### DATA SECTION
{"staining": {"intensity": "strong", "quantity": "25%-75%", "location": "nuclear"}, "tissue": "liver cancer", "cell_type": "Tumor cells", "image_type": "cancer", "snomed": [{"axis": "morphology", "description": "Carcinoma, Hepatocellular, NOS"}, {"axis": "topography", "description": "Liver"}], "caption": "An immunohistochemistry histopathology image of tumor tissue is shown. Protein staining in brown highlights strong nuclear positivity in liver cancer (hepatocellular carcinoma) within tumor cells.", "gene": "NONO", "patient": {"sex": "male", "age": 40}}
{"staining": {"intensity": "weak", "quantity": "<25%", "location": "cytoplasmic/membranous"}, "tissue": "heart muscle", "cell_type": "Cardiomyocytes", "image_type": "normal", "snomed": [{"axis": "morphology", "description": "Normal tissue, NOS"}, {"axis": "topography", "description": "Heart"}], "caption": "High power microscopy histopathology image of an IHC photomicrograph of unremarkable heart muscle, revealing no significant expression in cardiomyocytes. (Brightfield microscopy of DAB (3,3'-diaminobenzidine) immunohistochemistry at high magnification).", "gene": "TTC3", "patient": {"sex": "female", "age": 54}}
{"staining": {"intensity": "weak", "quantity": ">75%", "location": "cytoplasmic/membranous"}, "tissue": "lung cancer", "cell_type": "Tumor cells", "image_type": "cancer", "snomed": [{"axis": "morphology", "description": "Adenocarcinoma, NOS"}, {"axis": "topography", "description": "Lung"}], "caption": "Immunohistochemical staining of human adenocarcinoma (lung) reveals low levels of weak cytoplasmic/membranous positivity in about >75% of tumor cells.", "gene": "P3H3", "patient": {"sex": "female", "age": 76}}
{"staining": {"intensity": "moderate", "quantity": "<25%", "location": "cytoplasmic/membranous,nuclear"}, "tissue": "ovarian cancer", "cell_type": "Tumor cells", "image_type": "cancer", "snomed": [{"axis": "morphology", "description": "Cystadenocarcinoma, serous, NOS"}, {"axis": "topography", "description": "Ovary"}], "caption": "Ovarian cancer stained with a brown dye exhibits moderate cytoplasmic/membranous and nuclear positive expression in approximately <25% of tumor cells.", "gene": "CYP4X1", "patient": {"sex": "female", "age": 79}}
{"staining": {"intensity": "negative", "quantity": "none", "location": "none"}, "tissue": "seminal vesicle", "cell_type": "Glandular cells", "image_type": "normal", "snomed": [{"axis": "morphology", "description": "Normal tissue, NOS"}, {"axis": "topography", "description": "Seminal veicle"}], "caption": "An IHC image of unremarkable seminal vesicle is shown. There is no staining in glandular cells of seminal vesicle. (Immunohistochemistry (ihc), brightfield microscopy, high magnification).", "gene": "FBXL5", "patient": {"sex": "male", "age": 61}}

### WORK TO COMPLETE
Print again each line of the listing above, exactly as it appears.

### SOLUTION FOR THIS TASK
{"staining": {"intensity": "strong", "quantity": "25%-75%", "location": "nuclear"}, "tissue": "liver cancer", "cell_type": "Tumor cells", "image_type": "cancer", "snomed": [{"axis": "morphology", "description": "Carcinoma, Hepatocellular, NOS"}, {"axis": "topography", "description": "Liver"}], "caption": "An immunohistochemistry histopathology image of tumor tissue is shown. Protein staining in brown highlights strong nuclear positivity in liver cancer (hepatocellular carcinoma) within tumor cells.", "gene": "NONO", "patient": {"sex": "male", "age": 40}}
{"staining": {"intensity": "weak", "quantity": "<25%", "location": "cytoplasmic/membranous"}, "tissue": "heart muscle", "cell_type": "Cardiomyocytes", "image_type": "normal", "snomed": [{"axis": "morphology", "description": "Normal tissue, NOS"}, {"axis": "topography", "description": "Heart"}], "caption": "High power microscopy histopathology image of an IHC photomicrograph of unremarkable heart muscle, revealing no significant expression in cardiomyocytes. (Brightfield microscopy of DAB (3,3'-diaminobenzidine) immunohistochemistry at high magnification).", "gene": "TTC3", "patient": {"sex": "female", "age": 54}}
{"staining": {"intensity": "weak", "quantity": ">75%", "location": "cytoplasmic/membranous"}, "tissue": "lung cancer", "cell_type": "Tumor cells", "image_type": "cancer", "snomed": [{"axis": "morphology", "description": "Adenocarcinoma, NOS"}, {"axis": "topography", "description": "Lung"}], "caption": "Immunohistochemical staining of human adenocarcinoma (lung) reveals low levels of weak cytoplasmic/membranous positivity in about >75% of tumor cells.", "gene": "P3H3", "patient": {"sex": "female", "age": 76}}
{"staining": {"intensity": "moderate", "quantity": "<25%", "location": "cytoplasmic/membranous,nuclear"}, "tissue": "ovarian cancer", "cell_type": "Tumor cells", "image_type": "cancer", "snomed": [{"axis": "morphology", "description": "Cystadenocarcinoma, serous, NOS"}, {"axis": "topography", "description": "Ovary"}], "caption": "Ovarian cancer stained with a brown dye exhibits moderate cytoplasmic/membranous and nuclear positive expression in approximately <25% of tumor cells.", "gene": "CYP4X1", "patient": {"sex": "female", "age": 79}}
{"staining": {"intensity": "negative", "quantity": "none", "location": "none"}, "tissue": "seminal vesicle", "cell_type": "Glandular cells", "image_type": "normal", "snomed": [{"axis": "morphology", "description": "Normal tissue, NOS"}, {"axis": "topography", "description": "Seminal veicle"}], "caption": "An IHC image of unremarkable seminal vesicle is shown. There is no staining in glandular cells of seminal vesicle. (Immunohistochemistry (ihc), brightfield microscopy, high magnification).", "gene": "FBXL5", "patient": {"sex": "male", "age": 61}}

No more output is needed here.